CfP: Le nerf de la guerre : l’économie de la propagande

Le nerf de la guerre : l’économie de la propagande

11 septembre 2017 – Paris

Deadline : 15 mai 2017

Depuis plusieurs années, nous organisons des journées d’études sur
l’histoire de la propagande destinées à encourager l’utilisation de la
notion comme outil conceptuel pertinent et non comme argument disqualifiant.
Pour cette année 2017, nous proposons de nous interroger sur la dimension
économique de l’activité de propagande.

Dans l’étude des campagnes de propagande, les conditions économiques qui
entourent leur conception et leur réalisation sont en effet systématiquement
abordées sans être vraiment traitées pour elles-mêmes. Trois thèmes ont
donc été choisis pour examiner précisément cet enjeu.
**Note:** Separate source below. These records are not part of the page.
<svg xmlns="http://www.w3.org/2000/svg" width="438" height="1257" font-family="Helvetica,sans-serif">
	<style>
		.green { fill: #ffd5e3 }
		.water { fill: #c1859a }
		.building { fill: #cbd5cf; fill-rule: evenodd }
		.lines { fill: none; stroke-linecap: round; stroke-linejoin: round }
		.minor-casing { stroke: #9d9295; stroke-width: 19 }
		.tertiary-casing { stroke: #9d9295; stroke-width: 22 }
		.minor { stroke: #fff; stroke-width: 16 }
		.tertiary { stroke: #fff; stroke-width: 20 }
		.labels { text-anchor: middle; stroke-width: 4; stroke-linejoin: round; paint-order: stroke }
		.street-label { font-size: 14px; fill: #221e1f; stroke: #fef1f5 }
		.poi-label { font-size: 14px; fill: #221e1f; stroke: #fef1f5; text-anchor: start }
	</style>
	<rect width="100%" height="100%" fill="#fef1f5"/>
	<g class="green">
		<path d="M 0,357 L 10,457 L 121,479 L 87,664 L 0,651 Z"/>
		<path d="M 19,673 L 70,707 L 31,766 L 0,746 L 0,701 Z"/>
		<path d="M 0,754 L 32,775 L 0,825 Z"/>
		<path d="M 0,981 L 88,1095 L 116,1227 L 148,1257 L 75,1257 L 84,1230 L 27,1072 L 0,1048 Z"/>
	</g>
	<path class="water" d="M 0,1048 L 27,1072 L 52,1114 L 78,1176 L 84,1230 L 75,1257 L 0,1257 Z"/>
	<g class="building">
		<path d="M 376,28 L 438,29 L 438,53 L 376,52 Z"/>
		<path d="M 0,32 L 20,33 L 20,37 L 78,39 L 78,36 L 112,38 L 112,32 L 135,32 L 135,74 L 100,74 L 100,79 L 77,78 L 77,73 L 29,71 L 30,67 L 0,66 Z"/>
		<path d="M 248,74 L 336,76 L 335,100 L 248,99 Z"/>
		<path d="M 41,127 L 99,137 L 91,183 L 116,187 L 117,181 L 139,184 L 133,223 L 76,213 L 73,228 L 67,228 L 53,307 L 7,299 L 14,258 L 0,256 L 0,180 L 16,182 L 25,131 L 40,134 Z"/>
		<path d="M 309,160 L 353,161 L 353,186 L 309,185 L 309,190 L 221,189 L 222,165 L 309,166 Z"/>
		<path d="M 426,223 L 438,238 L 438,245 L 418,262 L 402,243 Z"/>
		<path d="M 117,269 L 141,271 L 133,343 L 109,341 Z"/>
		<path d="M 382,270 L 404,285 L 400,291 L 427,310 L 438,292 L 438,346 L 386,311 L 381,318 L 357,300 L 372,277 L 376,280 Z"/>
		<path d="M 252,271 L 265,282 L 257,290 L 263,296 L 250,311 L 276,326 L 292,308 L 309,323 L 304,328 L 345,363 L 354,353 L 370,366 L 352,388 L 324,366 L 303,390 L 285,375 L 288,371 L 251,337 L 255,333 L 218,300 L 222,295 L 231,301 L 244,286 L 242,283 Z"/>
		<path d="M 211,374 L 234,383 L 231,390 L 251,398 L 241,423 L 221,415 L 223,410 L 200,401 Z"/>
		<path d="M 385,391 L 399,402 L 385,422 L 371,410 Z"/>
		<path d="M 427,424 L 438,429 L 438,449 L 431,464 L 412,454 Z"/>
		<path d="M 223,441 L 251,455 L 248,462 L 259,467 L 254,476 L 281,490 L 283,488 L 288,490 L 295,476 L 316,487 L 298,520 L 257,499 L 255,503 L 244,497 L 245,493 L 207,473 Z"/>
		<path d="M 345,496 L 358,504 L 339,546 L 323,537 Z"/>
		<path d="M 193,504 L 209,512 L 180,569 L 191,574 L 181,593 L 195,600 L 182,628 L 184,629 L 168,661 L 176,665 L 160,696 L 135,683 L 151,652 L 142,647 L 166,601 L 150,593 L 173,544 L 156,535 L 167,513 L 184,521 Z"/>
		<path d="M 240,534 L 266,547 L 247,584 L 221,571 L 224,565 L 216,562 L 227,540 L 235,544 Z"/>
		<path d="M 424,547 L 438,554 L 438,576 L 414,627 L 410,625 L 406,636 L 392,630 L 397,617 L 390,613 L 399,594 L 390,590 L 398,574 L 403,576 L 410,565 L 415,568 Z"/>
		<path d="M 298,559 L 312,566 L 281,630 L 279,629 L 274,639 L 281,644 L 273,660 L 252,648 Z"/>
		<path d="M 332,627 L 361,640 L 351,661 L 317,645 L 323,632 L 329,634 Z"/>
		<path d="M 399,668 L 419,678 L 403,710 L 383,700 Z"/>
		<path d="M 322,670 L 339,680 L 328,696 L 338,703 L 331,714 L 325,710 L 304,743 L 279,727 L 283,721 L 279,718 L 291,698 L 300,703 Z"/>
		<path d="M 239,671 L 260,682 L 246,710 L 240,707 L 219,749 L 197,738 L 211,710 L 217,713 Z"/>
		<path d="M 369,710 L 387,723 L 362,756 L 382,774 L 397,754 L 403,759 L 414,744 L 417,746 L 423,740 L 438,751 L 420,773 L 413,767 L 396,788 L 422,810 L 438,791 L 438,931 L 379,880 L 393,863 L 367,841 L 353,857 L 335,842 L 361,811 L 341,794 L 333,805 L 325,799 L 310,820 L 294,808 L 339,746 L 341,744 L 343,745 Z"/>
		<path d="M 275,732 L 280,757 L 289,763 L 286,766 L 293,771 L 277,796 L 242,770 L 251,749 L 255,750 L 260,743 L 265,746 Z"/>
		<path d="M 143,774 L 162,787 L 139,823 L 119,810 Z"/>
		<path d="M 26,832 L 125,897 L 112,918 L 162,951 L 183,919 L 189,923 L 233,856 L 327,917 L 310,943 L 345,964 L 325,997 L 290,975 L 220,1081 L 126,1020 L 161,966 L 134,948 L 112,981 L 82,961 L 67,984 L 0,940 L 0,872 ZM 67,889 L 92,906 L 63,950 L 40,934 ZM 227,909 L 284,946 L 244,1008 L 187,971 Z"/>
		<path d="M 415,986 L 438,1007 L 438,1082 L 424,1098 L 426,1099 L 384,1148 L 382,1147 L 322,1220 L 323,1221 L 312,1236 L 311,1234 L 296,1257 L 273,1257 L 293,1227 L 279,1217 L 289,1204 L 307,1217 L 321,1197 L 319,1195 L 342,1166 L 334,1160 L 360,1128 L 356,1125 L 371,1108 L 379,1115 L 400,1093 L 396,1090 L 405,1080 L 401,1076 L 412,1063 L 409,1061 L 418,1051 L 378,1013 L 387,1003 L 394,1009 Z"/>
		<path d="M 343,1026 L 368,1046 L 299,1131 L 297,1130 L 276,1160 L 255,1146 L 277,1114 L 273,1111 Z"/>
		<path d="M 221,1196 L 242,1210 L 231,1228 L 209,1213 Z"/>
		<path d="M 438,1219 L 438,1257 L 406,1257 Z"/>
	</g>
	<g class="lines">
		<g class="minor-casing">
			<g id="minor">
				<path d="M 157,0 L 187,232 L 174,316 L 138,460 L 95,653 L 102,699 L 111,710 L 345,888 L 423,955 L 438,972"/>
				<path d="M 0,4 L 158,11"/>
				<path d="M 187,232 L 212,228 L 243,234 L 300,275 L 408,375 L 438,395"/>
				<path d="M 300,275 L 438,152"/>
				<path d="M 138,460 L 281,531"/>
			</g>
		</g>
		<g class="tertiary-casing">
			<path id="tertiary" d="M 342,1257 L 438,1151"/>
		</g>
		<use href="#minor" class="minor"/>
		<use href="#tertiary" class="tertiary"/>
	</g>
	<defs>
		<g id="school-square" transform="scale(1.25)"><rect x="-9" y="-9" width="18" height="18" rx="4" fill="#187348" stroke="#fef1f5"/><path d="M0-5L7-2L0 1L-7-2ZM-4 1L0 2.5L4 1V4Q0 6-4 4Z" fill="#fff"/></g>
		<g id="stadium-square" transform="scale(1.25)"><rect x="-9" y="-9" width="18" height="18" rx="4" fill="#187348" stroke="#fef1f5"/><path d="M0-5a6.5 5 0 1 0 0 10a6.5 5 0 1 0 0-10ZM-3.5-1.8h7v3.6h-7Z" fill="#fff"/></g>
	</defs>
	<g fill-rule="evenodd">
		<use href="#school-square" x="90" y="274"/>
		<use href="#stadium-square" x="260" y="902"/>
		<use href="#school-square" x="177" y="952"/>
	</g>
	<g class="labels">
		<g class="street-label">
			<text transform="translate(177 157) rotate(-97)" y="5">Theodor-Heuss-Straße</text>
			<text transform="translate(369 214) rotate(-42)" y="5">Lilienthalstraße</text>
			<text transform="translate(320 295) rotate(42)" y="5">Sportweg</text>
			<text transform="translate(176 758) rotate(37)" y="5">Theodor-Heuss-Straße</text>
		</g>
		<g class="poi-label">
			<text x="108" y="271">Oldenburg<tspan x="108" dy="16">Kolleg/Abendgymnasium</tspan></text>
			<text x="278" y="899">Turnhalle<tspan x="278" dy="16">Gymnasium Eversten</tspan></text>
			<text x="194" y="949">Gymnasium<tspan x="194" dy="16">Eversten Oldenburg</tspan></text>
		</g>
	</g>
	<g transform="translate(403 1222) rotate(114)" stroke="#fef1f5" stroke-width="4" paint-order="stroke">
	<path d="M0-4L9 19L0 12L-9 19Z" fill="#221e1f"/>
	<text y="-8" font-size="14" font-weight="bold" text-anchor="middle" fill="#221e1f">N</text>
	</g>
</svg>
Les moyens alloués. Les archives des campagnes de propagande regorgent de
plaintes sur la faiblesse des moyens au regard des buts ambitieux fixés aux
propagandistes. Ce décalage est naturel quand on considère la faiblesse
financière des petits groupes voire des groupes clandestins qui cherchent à
développer une activité de propagande. Cependant, ces plaintes se retrouvent
dans les archives de grands ministères officiellement chargés d’une mission
de propagande voire de grandes organisations semi-publiques ou privées
consacrées à cette mission. Que traduit alors cette récrimination
récurrente ? La première hypothèse serait que l’invocation d’une
faiblesse des moyens serait une façon de justifier la faible efficacité de la
propagande. Dans d’autres cas cependant, la volonté affichée de propagande
cache de réelles réticences à déployer les moyens adéquats. Enfin, ces
récriminations visent parfois la réticence des entreprises à financer une
campagne de propagande : particulièrement convoitées pour leurs moyens, elles
doivent veiller à sauvegarder leur image de marque.

La qualité du matériel. La pauvreté ou la richesse du matériel sont des
caractéristiques essentielles des objets que nous cherchons à comprendre. Se
pose la question du lien entre la valeur monétaire de l’objet et son
efficacité. La propagande a régulièrement misé sur les vecteurs populaires
(brochures modestes, gravures bon marché), parfois par nécessité, mais
aussi, souvent, par calcul. Elle a pu à l’inverse faire le choix de
réalisations coûteuses, telles celles confiées à de grands artistes ou
impliquant des réalisations architecturales ambitieuses, qu’elles soient
temporaires, comme dans le cas des expositions, ou pérennes. Que change, pour
la propagation du message, la richesse ou la pauvreté rendues visibles dans
les objets de propagande ?

Les artistes et l’argent de la propagande. Lors des précédentes journées
d’études, lorsque nous avons parlé des images de propagande, nous avons
croisé de nombreux artistes qui réalisent des œuvres de propagande à côté
d’autres œuvres – le partage pouvant être difficile à tracer. Certaines
questions se sont ainsi imposées : que rapporte la propagande à un artiste ?
Est-elle un secteur plus lucratif que les réseaux de vente ?

Cet éventail de thèmes appelle la participation à la journée d’études
d’historiens venus d’horizons très divers, qui auront rencontré dans
leurs recherches les conditions concrètes de l’élaboration de campagnes de
propagande, que celles-ci touchent des sujets politiques, économiques,
sociétaux ou environnementaux.

Cette journée aura lieu le 11 septembre 2017 à Paris. Merci d’envoyer une
proposition d’environ 500 mots avant le 15 mai 2017 aux deux adresses
suivantes : jerome.bazin@u-pec.fr et antigonemarin@aol.com

Jérôme Bazin, université de Paris-Est Créteil
Séverine Antigone Marin, université de Strasbourg

Thématiques des journées d’études précédentes:

– 2010 : Propagande, prosélytisme, vulgarisation. Essai de redéfinition
sur le temps long européen (XVIIe-XXe).
– 2011 : Microhistoire(s) de la propagande.
– 2012 : L’échec de la propagande.
– 2015 : Beauté idéologique. La part du beau dans la propagande.
– 2016 : Ce que le support fait à l’image de propagande.